Examples of common derivatives are forwards, futures, options, swaps and contracts-for-difference
(CFDs). Not only are these instruments complex but so too are the strategies deployed by this market's
participants.
Foreign exchange and the Interbank Market
Page 11 of 12
The interbank market is the financial system and trading of currencies among banks and financial
institutions, excluding retail investors and smaller trading parties. While some interbank trading is
performed by banks on behalf of large customers, most interbank trading takes place from the banks'
own accounts. The forex market is where currencies are traded. The forex market is the largest, most
liquid market in the world with an average traded value that exceeds $1.9 trillion per day and includes
all of the currencies in the world. The forex is the largest market in the world in terms of the total cash
value traded, and any person, firm or country may participate in this market.
There is no central marketplace for currency exchange; trade is conducted over the counter. The forex
market is open 24 hours a day, five days a week and currencies are traded worldwide among the major
financial centers of London, New York, Tokyo, Zürich, Frankfurt, Hong Kong, Singapore, Paris and
Sydney.
Primary Markets vs. Secondary Markets
A primary market issues new securities on an exchange. Companies, governments and other groups
obtain financing through debt or equity based securities. Primary markets, also known as "new issue
markets," are facilitated by underwriting groups, which consist of investment banks that will set a
beginning price range for a given security and then oversee its sale directly to investors. The primary
markets are where investors have their first chance to participate in a new security issuance. The
issuing company or group receives cash proceeds from the sale, which is then used to fund operations
or expand the business the secondary market is where investors purchase securities or assets from
other investors, rather than from issuing companies themselves. The Securities and Exchange
Commission (SEC) registers securities prior to their primary issuance, then they start trading in
the secondary market on the New York Stock Exchange, Nasda or other venue where the securities
have been accepted for listing and trading.

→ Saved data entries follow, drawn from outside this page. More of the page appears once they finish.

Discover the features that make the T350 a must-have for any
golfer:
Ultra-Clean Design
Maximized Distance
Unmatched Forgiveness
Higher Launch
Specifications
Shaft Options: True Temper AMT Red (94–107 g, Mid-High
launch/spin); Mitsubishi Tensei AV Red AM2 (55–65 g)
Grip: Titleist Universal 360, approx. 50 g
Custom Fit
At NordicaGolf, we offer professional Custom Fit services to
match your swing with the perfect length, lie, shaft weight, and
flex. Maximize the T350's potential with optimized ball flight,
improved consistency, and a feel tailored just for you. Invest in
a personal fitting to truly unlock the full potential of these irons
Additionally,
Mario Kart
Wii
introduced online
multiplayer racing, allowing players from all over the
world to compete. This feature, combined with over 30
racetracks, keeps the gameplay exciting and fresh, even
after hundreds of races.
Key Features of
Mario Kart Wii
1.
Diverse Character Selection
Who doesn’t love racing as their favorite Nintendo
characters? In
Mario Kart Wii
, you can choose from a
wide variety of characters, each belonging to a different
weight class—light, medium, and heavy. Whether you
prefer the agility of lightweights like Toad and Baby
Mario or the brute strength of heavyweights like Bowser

The secondary market is where the bulk of exchange trading occurs each day. Primary markets can see
increased volatility over secondary markets because it is difficult to accurately gauge investor demand
for a new security until several days of trading have occurred. In the primary market, prices are often
set beforehand, whereas in the secondary market only basic forces like supply and demand determine
the price of the security.
Secondary markets exist for other securities as well, such as when funds, investment banks or entities
such as Fannie Mae purchase mortgages from issuing lenders. In any secondary market trade, the cash
proceeds go to an investor rather than to the underlying company/entity directly.